Comunque sia andata con gli spaghetti e gli agnolotti, o ravioli, questi proseguono oltre confine con gli Idrijski žlikrofi (ravioli di patate di Idria), una pasta ripiena a forma di cappello tipica della Slovenia. Gli ingredienti sono noti: patate, aromi, verdure, pancetta affumicata o lardo, avvolti da un fagottino di pasta sfoglia, serviti con un sugo di carne, o come contorno del gulasch, oppure da soli come primo piatto con il pangrattato.
Benché siano popolarissimi e abbiano ottenuto nel 2010 il primo riconoscimento sloveno di specialità tradizionale garantita da parte dell’Unione Europea, non sono esattamente autoctoni. Pare siano stati introdotti in Slovenia da Ivan Wernberger nel 1814, di ritorno dalla Transilvania ungherese.

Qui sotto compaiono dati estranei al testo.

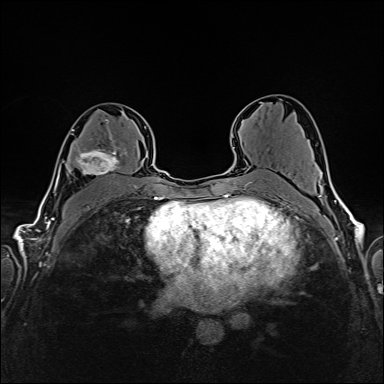
Breast MRI (dynamic contrast-enhanced), one axial slice. Slice 95 of 160 in the series (ordered by position). Dynamic contrast-enhanced series, time point 2 of 6 at this slice position (early post-contrast). 1.5 T. TE 2.4 ms, TR 5.2 ms. 1 mm slice thickness. 384 × 384 image matrix. Female patient.
Structures marked on this image (semi-automatic segmentation, software-assisted and operator-edited):
- enhancing-tissue mask used for the functional tumour volume (all voxels passing the contrast-enhancement thresholds inside the analysis volume; usually the tumour): box from (x=72, y=119) to (x=128, y=176) px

Dopo alcuni anni, seguendo ricette simili, come ad esempio quella degli Schlickkrapferl carinziani, gli žlikrofi si affermarono come il piatto più famoso di Idria.
Tipici di Kranjska Gora sono invece i krapi, che sempre ravioli sono: alla ricotta, alle pere, con polenta, con farina di grano saraceno, o mista con farina bianca, con polentina di miglio o cipolle fritte e abbondante erba cipollina.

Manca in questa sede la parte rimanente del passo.